Records from a data source

+ + + +

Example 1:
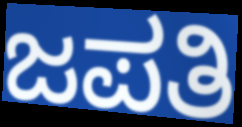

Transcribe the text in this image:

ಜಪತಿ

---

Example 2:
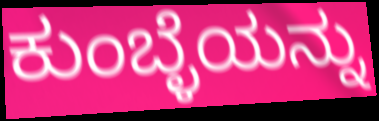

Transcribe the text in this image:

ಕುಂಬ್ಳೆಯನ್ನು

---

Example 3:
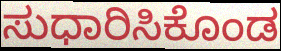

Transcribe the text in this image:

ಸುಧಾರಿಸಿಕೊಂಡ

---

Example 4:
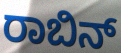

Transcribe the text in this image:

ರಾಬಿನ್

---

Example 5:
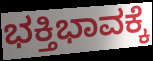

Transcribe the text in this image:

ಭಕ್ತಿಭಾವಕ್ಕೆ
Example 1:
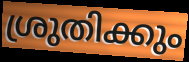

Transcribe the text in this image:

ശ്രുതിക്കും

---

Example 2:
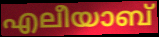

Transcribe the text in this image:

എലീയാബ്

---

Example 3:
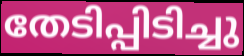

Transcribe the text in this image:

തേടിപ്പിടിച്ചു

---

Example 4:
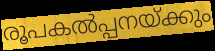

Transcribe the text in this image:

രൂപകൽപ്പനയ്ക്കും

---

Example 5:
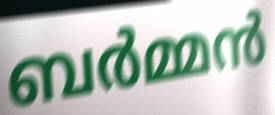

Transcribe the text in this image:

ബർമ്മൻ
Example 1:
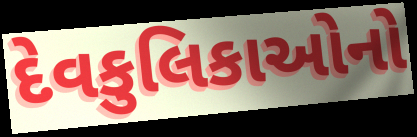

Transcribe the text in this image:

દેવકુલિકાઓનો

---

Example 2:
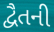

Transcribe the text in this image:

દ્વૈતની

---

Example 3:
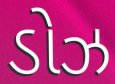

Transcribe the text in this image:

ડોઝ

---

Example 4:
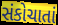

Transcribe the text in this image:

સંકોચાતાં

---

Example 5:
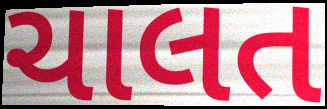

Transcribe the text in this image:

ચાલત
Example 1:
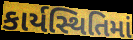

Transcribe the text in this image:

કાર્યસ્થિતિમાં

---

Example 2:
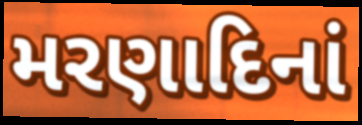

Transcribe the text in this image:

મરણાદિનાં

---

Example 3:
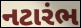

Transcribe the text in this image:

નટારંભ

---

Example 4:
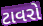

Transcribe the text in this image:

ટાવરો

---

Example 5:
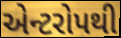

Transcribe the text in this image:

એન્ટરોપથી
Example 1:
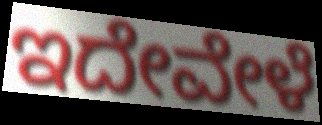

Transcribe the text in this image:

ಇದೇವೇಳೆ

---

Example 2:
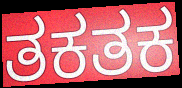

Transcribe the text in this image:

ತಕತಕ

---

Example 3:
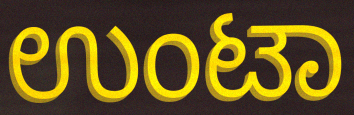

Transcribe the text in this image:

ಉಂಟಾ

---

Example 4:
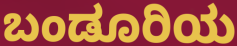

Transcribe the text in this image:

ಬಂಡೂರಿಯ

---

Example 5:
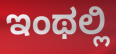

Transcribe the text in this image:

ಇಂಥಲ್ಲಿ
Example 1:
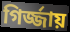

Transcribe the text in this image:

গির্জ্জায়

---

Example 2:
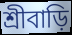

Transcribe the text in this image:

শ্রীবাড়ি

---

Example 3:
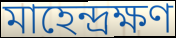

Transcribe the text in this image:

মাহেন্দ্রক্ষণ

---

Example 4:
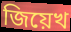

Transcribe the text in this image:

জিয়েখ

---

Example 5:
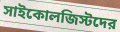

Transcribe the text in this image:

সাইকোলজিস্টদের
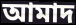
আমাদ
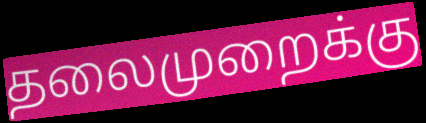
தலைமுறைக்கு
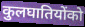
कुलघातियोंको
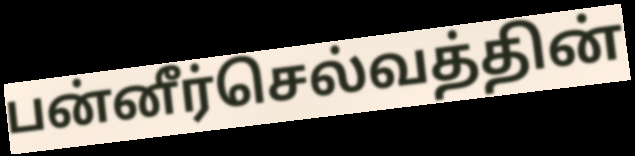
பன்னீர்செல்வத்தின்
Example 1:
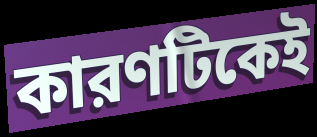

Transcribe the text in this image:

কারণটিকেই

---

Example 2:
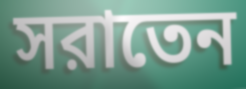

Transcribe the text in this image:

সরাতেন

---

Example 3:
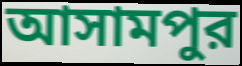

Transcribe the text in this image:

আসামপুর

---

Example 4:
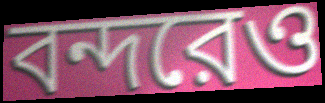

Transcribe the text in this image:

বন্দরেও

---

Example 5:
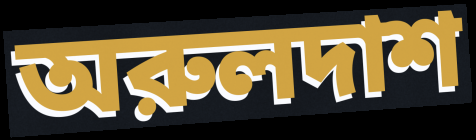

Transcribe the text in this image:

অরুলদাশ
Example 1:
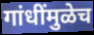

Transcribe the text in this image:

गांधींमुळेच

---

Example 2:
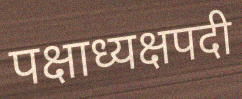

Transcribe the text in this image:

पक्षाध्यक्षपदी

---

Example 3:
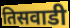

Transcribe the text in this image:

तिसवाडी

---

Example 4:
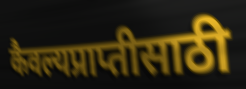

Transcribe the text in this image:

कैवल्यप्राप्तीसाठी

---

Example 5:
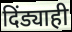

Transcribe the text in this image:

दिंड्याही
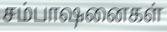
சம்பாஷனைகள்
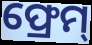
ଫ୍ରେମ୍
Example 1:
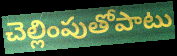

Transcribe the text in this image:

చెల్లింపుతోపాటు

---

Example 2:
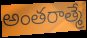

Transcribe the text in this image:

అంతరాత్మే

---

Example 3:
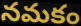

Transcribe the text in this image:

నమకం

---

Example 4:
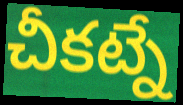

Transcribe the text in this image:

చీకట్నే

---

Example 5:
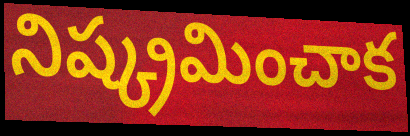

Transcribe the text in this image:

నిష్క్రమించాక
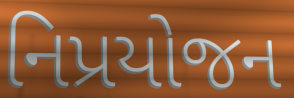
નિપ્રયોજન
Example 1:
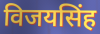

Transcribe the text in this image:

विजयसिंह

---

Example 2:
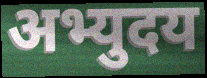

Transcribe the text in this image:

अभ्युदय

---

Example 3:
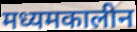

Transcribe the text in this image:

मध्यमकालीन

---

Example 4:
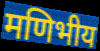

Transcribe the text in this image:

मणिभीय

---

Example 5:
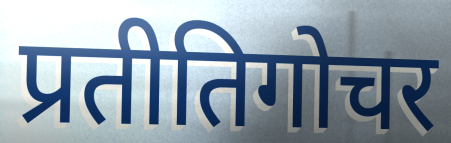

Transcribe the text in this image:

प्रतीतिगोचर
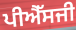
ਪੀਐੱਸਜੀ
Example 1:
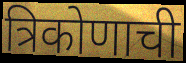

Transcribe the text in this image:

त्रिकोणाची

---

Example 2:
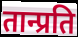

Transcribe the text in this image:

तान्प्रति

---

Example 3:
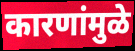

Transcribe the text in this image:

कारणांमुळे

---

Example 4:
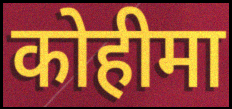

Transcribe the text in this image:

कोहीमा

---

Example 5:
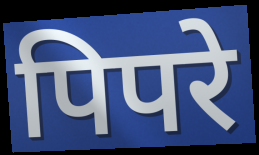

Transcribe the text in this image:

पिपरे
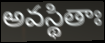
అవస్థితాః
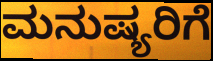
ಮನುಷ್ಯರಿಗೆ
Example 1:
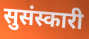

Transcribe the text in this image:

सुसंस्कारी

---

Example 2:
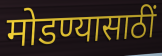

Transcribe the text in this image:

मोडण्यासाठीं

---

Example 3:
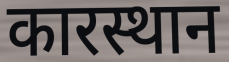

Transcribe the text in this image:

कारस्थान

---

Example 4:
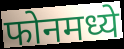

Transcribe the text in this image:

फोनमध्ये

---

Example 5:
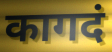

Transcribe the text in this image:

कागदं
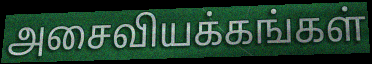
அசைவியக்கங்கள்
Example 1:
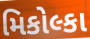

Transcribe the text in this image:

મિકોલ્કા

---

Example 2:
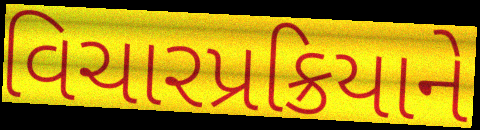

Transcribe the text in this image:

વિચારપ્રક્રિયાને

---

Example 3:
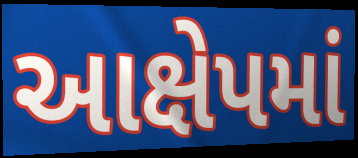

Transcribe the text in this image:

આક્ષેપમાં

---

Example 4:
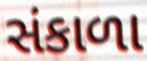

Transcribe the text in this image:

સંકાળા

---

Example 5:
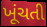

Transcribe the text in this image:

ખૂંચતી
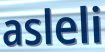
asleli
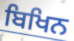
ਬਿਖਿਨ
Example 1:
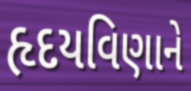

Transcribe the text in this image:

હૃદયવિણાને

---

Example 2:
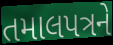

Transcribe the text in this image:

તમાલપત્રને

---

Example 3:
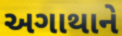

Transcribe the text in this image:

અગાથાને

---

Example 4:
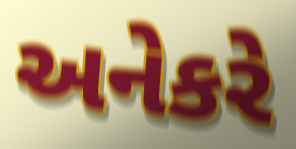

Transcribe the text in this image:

+ + + +

Please provide a faithful transcription of all the data, pictures excluded.

Example 1:

Transcribe the text in this image:

ಜಪತಿ

---

Example 2:

Transcribe the text in this image:

ಕುಂಬ್ಳೆಯನ್ನು

---

Example 3:

Transcribe the text in this image:

ಸುಧಾರಿಸಿಕೊಂಡ

---

Example 4:

Transcribe the text in this image:

ರಾಬಿನ್

---

Example 5:

Transcribe the text in this image:

ಭಕ್ತಿಭಾವಕ್ಕೆ
Example 1:

Transcribe the text in this image:

ശ്രുതിക്കും

---

Example 2:

Transcribe the text in this image:

എലീയാബ്

---

Example 3:

Transcribe the text in this image:

തേടിപ്പിടിച്ചു

---

Example 4:

Transcribe the text in this image:

രൂപകൽപ്പനയ്ക്കും

---

Example 5:

Transcribe the text in this image:

ബർമ്മൻ
Example 1:

Transcribe the text in this image:

દેવકુલિકાઓનો

---

Example 2:

Transcribe the text in this image:

દ્વૈતની

---

Example 3:

Transcribe the text in this image:

ડોઝ

---

Example 4:

Transcribe the text in this image:

સંકોચાતાં

---

Example 5:

Transcribe the text in this image:

ચાલત
Example 1:

Transcribe the text in this image:

કાર્યસ્થિતિમાં

---

Example 2:

Transcribe the text in this image:

મરણાદિનાં

---

Example 3:

Transcribe the text in this image:

નટારંભ

---

Example 4:

Transcribe the text in this image:

ટાવરો

---

Example 5:

Transcribe the text in this image:

એન્ટરોપથી
Example 1:

Transcribe the text in this image:

ಇದೇವೇಳೆ

---

Example 2:

Transcribe the text in this image:

ತಕತಕ

---

Example 3:

Transcribe the text in this image:

ಉಂಟಾ

---

Example 4:

Transcribe the text in this image:

ಬಂಡೂರಿಯ

---

Example 5:

Transcribe the text in this image:

ಇಂಥಲ್ಲಿ
Example 1:

Transcribe the text in this image:

গির্জ্জায়

---

Example 2:

Transcribe the text in this image:

শ্রীবাড়ি

---

Example 3:

Transcribe the text in this image:

মাহেন্দ্রক্ষণ

---

Example 4:

Transcribe the text in this image:

জিয়েখ

---

Example 5:

Transcribe the text in this image:

সাইকোলজিস্টদের
আমাদ
தலைமுறைக்கு
कुलघातियोंको
பன்னீர்செல்வத்தின்
Example 1:

Transcribe the text in this image:

কারণটিকেই

---

Example 2:

Transcribe the text in this image:

সরাতেন

---

Example 3:

Transcribe the text in this image:

আসামপুর

---

Example 4:

Transcribe the text in this image:

বন্দরেও

---

Example 5:

Transcribe the text in this image:

অরুলদাশ
Example 1:

Transcribe the text in this image:

गांधींमुळेच

---

Example 2:

Transcribe the text in this image:

पक्षाध्यक्षपदी

---

Example 3:

Transcribe the text in this image:

तिसवाडी

---

Example 4:

Transcribe the text in this image:

कैवल्यप्राप्तीसाठी

---

Example 5:

Transcribe the text in this image:

दिंड्याही
சம்பாஷனைகள்
ଫ୍ରେମ୍
Example 1:

Transcribe the text in this image:

చెల్లింపుతోపాటు

---

Example 2:

Transcribe the text in this image:

అంతరాత్మే

---

Example 3:

Transcribe the text in this image:

నమకం

---

Example 4:

Transcribe the text in this image:

చీకట్నే

---

Example 5:

Transcribe the text in this image:

నిష్క్రమించాక
નિપ્રયોજન
Example 1:

Transcribe the text in this image:

विजयसिंह

---

Example 2:

Transcribe the text in this image:

अभ्युदय

---

Example 3:

Transcribe the text in this image:

मध्यमकालीन

---

Example 4:

Transcribe the text in this image:

मणिभीय

---

Example 5:

Transcribe the text in this image:

प्रतीतिगोचर
ਪੀਐੱਸਜੀ
Example 1:

Transcribe the text in this image:

त्रिकोणाची

---

Example 2:

Transcribe the text in this image:

तान्प्रति

---

Example 3:

Transcribe the text in this image:

कारणांमुळे

---

Example 4:

Transcribe the text in this image:

कोहीमा

---

Example 5:

Transcribe the text in this image:

पिपरे
అవస్థితాః
ಮನುಷ್ಯರಿಗೆ
Example 1:

Transcribe the text in this image:

सुसंस्कारी

---

Example 2:

Transcribe the text in this image:

मोडण्यासाठीं

---

Example 3:

Transcribe the text in this image:

कारस्थान

---

Example 4:

Transcribe the text in this image:

फोनमध्ये

---

Example 5:

Transcribe the text in this image:

कागदं
அசைவியக்கங்கள்
Example 1:

Transcribe the text in this image:

મિકોલ્કા

---

Example 2:

Transcribe the text in this image:

વિચારપ્રક્રિયાને

---

Example 3:

Transcribe the text in this image:

આક્ષેપમાં

---

Example 4:

Transcribe the text in this image:

સંકાળા

---

Example 5:

Transcribe the text in this image:

ખૂંચતી
asleli
ਬਿਖਿਨ
Example 1:

Transcribe the text in this image:

હૃદયવિણાને

---

Example 2:

Transcribe the text in this image:

તમાલપત્રને

---

Example 3:

Transcribe the text in this image:

અગાથાને

---

Example 4:

Transcribe the text in this image:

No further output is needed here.